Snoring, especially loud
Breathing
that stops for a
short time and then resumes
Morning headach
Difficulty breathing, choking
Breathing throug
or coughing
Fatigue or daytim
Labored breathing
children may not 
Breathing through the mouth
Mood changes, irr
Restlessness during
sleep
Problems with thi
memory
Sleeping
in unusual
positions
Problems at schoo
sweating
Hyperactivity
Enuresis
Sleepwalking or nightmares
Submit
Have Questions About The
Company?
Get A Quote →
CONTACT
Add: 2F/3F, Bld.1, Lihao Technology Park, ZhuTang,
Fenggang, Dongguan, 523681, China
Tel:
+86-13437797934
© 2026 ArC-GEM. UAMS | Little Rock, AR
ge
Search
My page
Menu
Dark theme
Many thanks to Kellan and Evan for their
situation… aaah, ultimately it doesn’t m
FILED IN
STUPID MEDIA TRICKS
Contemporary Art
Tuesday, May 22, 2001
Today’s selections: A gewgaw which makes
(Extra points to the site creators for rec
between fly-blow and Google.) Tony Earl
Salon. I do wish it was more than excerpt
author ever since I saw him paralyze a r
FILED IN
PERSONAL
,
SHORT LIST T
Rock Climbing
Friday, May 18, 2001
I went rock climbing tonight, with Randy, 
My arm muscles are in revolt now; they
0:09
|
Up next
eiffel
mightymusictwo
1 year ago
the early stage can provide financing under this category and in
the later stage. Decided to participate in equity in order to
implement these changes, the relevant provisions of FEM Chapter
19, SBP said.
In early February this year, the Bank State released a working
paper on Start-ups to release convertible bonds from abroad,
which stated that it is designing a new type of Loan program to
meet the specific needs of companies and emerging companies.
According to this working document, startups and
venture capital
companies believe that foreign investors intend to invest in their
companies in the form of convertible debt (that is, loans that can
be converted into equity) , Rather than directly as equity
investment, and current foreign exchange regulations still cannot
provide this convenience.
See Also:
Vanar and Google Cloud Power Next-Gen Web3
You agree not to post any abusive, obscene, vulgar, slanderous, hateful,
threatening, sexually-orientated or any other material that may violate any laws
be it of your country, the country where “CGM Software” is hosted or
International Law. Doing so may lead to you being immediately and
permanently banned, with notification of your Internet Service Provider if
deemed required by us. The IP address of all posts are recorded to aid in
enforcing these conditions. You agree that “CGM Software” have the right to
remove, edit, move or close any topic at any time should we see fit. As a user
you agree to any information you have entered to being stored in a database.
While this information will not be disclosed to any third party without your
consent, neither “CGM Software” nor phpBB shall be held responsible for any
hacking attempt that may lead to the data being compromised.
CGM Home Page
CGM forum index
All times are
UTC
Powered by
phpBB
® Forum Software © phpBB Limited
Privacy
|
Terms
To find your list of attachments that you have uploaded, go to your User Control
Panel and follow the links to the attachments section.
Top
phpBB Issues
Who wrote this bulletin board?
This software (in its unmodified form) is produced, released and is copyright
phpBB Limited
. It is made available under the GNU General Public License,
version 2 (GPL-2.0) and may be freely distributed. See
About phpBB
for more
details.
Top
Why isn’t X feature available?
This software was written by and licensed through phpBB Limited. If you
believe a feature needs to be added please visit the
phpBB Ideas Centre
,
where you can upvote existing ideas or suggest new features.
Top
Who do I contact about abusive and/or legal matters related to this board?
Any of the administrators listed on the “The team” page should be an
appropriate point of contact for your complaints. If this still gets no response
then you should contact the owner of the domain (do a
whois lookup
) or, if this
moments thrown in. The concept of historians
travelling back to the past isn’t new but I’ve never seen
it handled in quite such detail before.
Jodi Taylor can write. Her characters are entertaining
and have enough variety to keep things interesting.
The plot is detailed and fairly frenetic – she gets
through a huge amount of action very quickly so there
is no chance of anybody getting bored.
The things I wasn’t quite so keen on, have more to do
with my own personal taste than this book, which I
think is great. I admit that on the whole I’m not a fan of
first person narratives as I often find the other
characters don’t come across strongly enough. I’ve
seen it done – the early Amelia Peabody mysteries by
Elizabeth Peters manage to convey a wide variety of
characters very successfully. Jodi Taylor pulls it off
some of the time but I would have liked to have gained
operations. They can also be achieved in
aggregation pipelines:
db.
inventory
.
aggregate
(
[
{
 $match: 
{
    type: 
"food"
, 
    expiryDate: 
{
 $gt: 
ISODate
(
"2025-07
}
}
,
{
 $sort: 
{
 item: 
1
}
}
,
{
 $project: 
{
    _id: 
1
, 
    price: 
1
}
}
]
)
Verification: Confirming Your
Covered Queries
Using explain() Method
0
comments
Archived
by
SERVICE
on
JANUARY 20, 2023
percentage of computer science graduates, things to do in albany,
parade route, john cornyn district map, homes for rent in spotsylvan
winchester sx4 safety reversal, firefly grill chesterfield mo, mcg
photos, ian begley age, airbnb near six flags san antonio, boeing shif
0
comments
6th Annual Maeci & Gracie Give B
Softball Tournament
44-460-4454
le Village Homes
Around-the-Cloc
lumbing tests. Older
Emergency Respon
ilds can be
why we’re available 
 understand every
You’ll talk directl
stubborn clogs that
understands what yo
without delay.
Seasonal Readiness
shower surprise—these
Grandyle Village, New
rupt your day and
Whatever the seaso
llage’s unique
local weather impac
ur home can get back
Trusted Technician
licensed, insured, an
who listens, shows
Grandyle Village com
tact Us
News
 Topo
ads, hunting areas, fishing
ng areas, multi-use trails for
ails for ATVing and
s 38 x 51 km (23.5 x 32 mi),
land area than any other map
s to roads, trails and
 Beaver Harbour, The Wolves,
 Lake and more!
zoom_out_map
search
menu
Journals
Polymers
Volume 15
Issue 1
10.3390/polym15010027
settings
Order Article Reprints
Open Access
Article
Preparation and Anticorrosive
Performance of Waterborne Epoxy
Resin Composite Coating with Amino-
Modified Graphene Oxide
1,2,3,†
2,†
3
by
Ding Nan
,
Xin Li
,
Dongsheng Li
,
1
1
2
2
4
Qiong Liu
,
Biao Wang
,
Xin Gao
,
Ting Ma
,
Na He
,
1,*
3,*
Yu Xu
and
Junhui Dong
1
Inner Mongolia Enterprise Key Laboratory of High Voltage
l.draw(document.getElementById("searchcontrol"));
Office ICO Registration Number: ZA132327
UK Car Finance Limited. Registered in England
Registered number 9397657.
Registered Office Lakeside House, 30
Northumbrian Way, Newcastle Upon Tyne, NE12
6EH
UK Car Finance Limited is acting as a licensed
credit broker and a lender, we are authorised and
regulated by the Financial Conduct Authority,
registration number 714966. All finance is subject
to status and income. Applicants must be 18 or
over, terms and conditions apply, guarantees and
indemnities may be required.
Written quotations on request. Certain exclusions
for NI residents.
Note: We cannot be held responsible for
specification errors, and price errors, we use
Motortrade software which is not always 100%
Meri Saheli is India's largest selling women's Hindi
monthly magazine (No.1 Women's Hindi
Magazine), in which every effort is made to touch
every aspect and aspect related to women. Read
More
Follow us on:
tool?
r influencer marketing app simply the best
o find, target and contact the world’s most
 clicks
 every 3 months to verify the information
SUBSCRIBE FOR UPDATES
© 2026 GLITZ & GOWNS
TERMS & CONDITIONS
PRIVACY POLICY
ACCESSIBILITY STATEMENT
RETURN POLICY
==================================================
■ WHAT YOU SHOULD DO: Your answer should consist of each line above in which "early" appears.

■ ANSWER SPACE:
the early stage can provide financing under this category and in
In early February this year, the Bank State released a working
seen it done – the early Amelia Peabody mysteries by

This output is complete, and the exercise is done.